[DATA SUPPLIED — start]

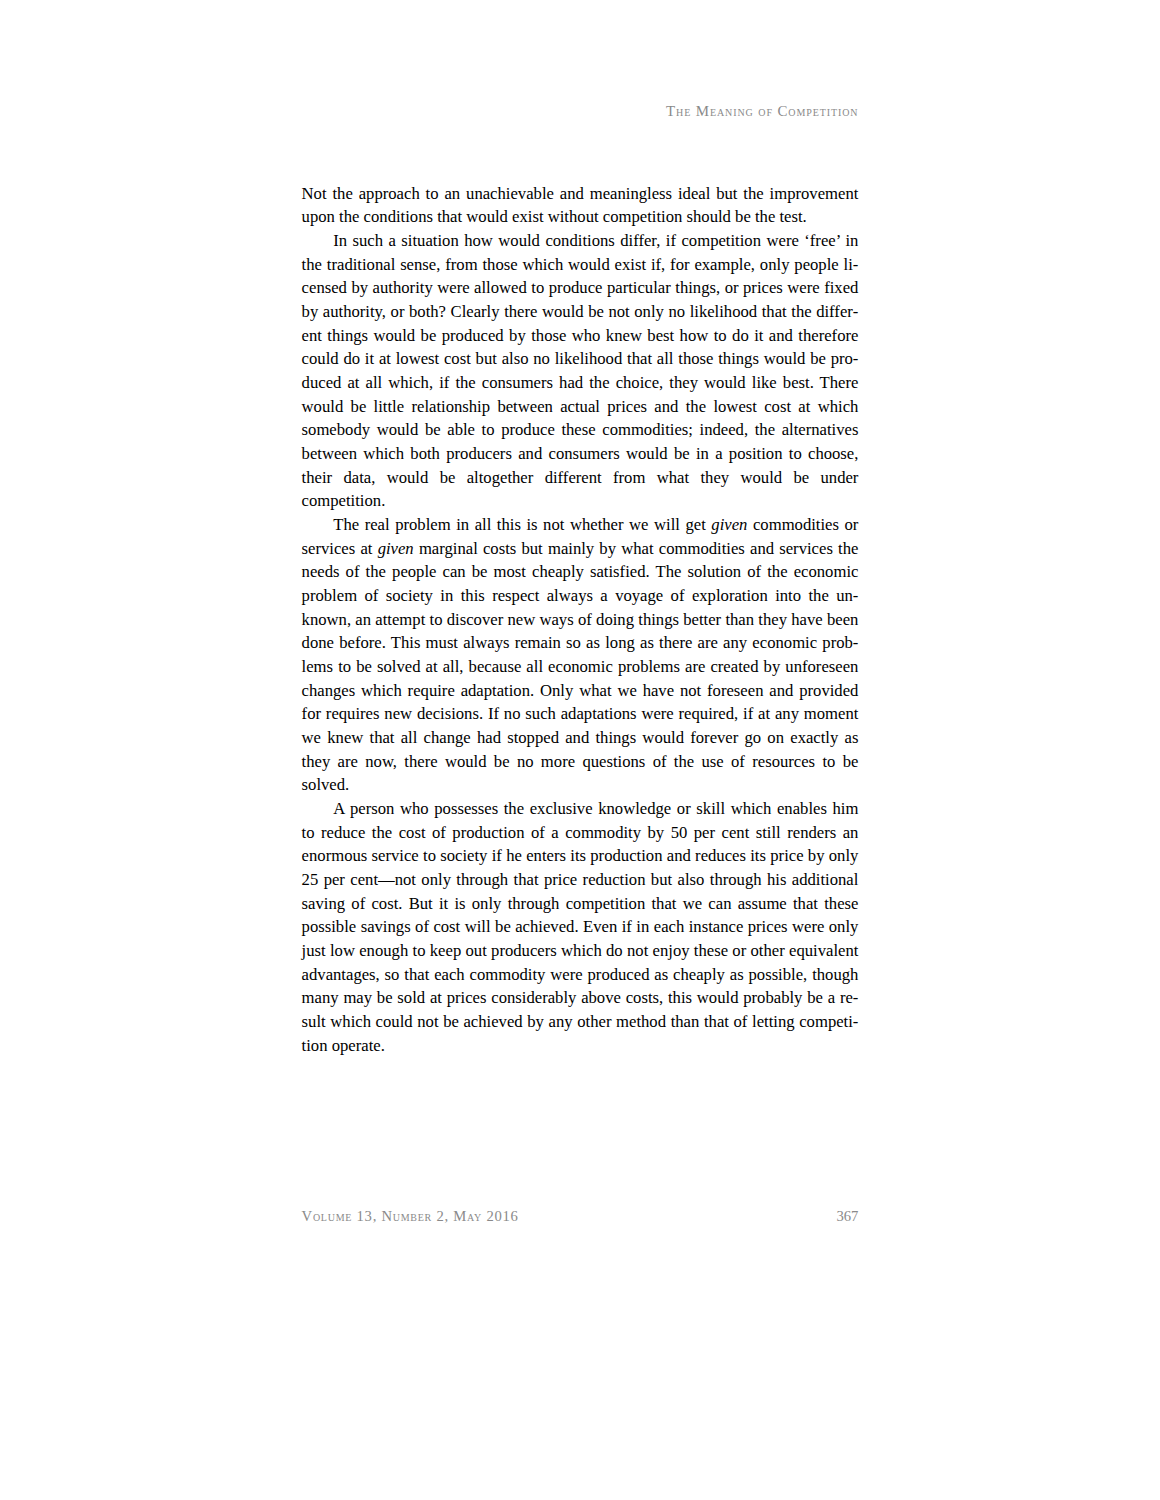The Meaning of Competition
Not the approach to an unachievable and meaningless ideal but the improvement upon the conditions that would exist without competition should be the test.
In such a situation how would conditions differ, if competition were ‘free’ in the traditional sense, from those which would exist if, for example, only people licensed by authority were allowed to produce particular things, or prices were fixed by authority, or both? Clearly there would be not only no likelihood that the different things would be produced by those who knew best how to do it and therefore could do it at lowest cost but also no likelihood that all those things would be produced at all which, if the consumers had the choice, they would like best. There would be little relationship between actual prices and the lowest cost at which somebody would be able to produce these commodities; indeed, the alternatives between which both producers and consumers would be in a position to choose, their data, would be altogether different from what they would be under competition.
The real problem in all this is not whether we will get given commodities or services at given marginal costs but mainly by what commodities and services the needs of the people can be most cheaply satisfied. The solution of the economic problem of society in this respect always a voyage of exploration into the unknown, an attempt to discover new ways of doing things better than they have been done before. This must always remain so as long as there are any economic problems to be solved at all, because all economic problems are created by unforeseen changes which require adaptation. Only what we have not foreseen and provided for requires new decisions. If no such adaptations were required, if at any moment we knew that all change had stopped and things would forever go on exactly as they are now, there would be no more questions of the use of resources to be solved.
A person who possesses the exclusive knowledge or skill which enables him to reduce the cost of production of a commodity by 50 per cent still renders an enormous service to society if he enters its production and reduces its price by only 25 per cent—not only through that price reduction but also through his additional saving of cost. But it is only through competition that we can assume that these possible savings of cost will be achieved. Even if in each instance prices were only just low enough to keep out producers which do not enjoy these or other equivalent advantages, so that each commodity were produced as cheaply as possible, though many may be sold at prices considerably above costs, this would probably be a result which could not be achieved by any other method than that of letting competition operate.
Volume 13, Number 2, May 2016 367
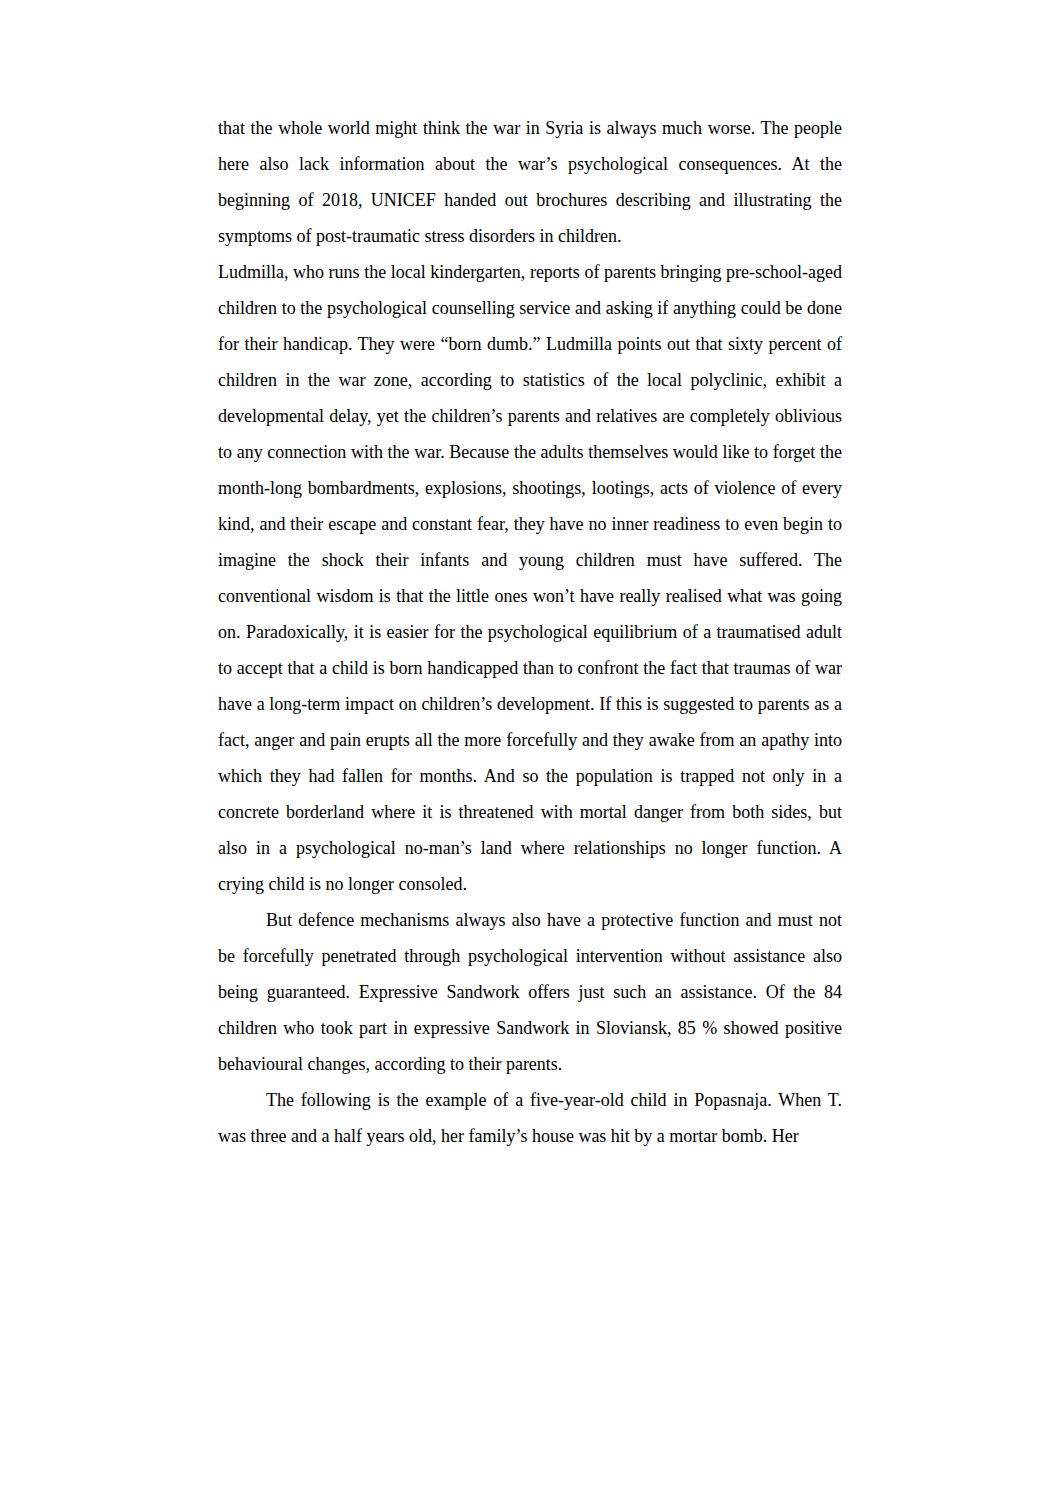that the whole world might think the war in Syria is always much worse. The people here also lack information about the war’s psychological consequences. At the beginning of 2018, UNICEF handed out brochures describing and illustrating the symptoms of post-traumatic stress disorders in children.
Ludmilla, who runs the local kindergarten, reports of parents bringing pre-school-aged children to the psychological counselling service and asking if anything could be done for their handicap. They were “born dumb.” Ludmilla points out that sixty percent of children in the war zone, according to statistics of the local polyclinic, exhibit a developmental delay, yet the children’s parents and relatives are completely oblivious to any connection with the war. Because the adults themselves would like to forget the month-long bombardments, explosions, shootings, lootings, acts of violence of every kind, and their escape and constant fear, they have no inner readiness to even begin to imagine the shock their infants and young children must have suffered. The conventional wisdom is that the little ones won’t have really realised what was going on. Paradoxically, it is easier for the psychological equilibrium of a traumatised adult to accept that a child is born handicapped than to confront the fact that traumas of war have a long-term impact on children’s development. If this is suggested to parents as a fact, anger and pain erupts all the more forcefully and they awake from an apathy into which they had fallen for months. And so the population is trapped not only in a concrete borderland where it is threatened with mortal danger from both sides, but also in a psychological no-man’s land where relationships no longer function. A crying child is no longer consoled.
But defence mechanisms always also have a protective function and must not be forcefully penetrated through psychological intervention without assistance also being guaranteed. Expressive Sandwork offers just such an assistance. Of the 84 children who took part in expressive Sandwork in Sloviansk, 85 % showed positive behavioural changes, according to their parents.
The following is the example of a five-year-old child in Popasnaja. When T. was three and a half years old, her family’s house was hit by a mortar bomb. Her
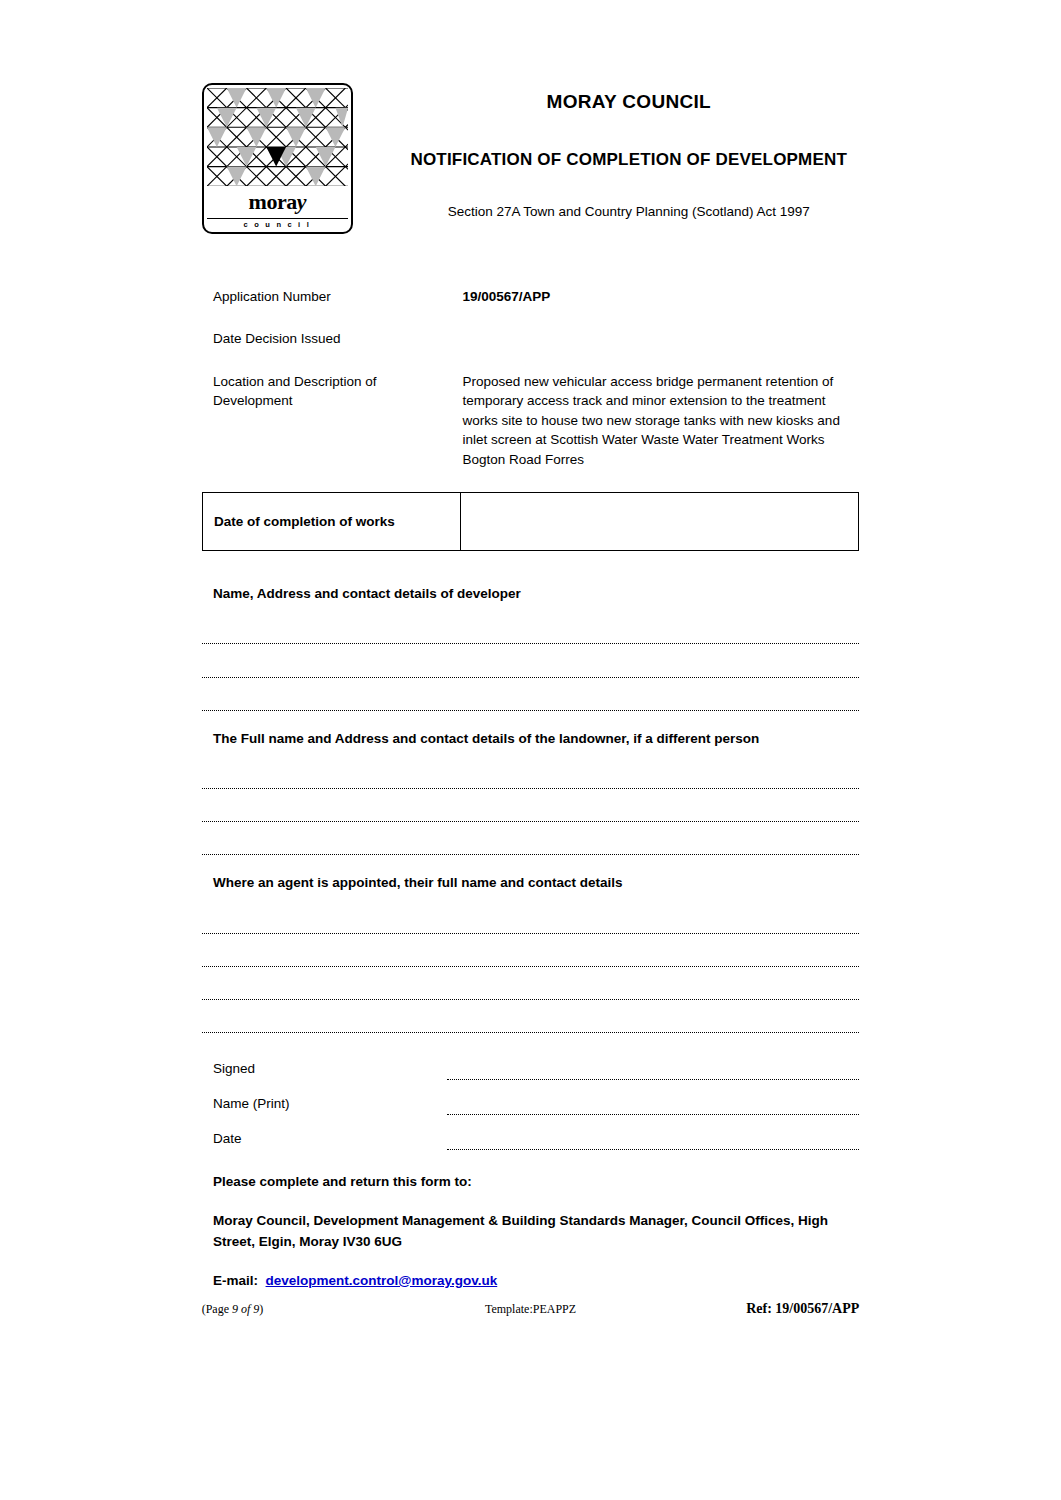moray
c o u n c i l
MORAY COUNCIL
NOTIFICATION OF COMPLETION OF DEVELOPMENT
Section 27A Town and Country Planning (Scotland) Act 1997
Application Number
19/00567/APP
Date Decision Issued
Location and Description of Development
Proposed new vehicular access bridge permanent retention of temporary access track and minor extension to the treatment works site to house two new storage tanks with new kiosks and inlet screen at Scottish Water Waste Water Treatment Works Bogton Road Forres
| Date of completion of works | |
Name, Address and contact details of developer
The Full name and Address and contact details of the landowner, if a different person
Where an agent is appointed, their full name and contact details
Signed
Name (Print)
Date
Please complete and return this form to:
Moray Council, Development Management & Building Standards Manager, Council Offices, High Street, Elgin, Moray IV30 6UG
E-mail: development.control@moray.gov.uk
(Page 9 of 9)
Template:PEAPPZ
Ref: 19/00567/APP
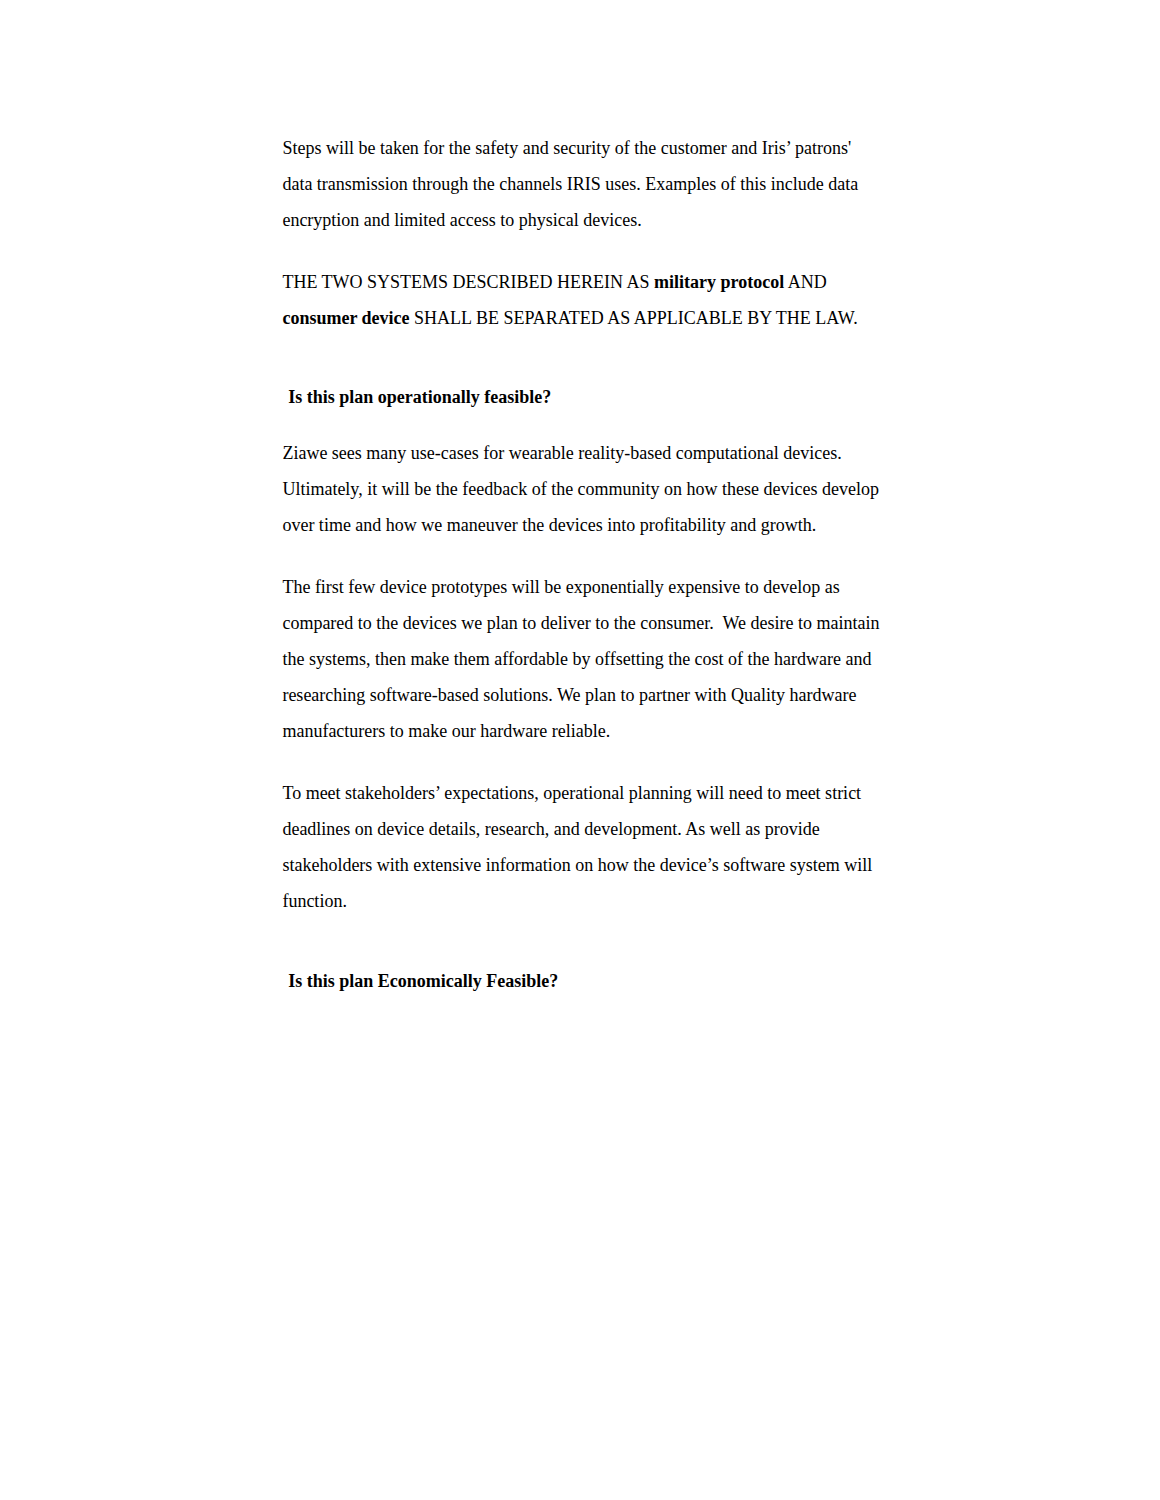Steps will be taken for the safety and security of the customer and Iris’ patrons' data transmission through the channels IRIS uses. Examples of this include data encryption and limited access to physical devices.
THE TWO SYSTEMS DESCRIBED HEREIN AS military protocol AND consumer device SHALL BE SEPARATED AS APPLICABLE BY THE LAW.
Is this plan operationally feasible?
Ziawe sees many use-cases for wearable reality-based computational devices. Ultimately, it will be the feedback of the community on how these devices develop over time and how we maneuver the devices into profitability and growth.
The first few device prototypes will be exponentially expensive to develop as compared to the devices we plan to deliver to the consumer. We desire to maintain the systems, then make them affordable by offsetting the cost of the hardware and researching software-based solutions. We plan to partner with Quality hardware manufacturers to make our hardware reliable.
To meet stakeholders’ expectations, operational planning will need to meet strict deadlines on device details, research, and development. As well as provide stakeholders with extensive information on how the device’s software system will function.
Is this plan Economically Feasible?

[DATA SUPPLIED — finish]

■ **WHAT YOU HAVE TO DO**
From the listing above, return the lines starting at the one with "Section 27A Town" and ending at the one with "Location and Description of Development", both kept, exactly as they appear and nothing more.

■ **RESPONSE TO THIS TASK**
Section 27A Town and Country Planning (Scotland) Act 1997
Application Number
19/00567/APP
Date Decision Issued
Location and Description of Development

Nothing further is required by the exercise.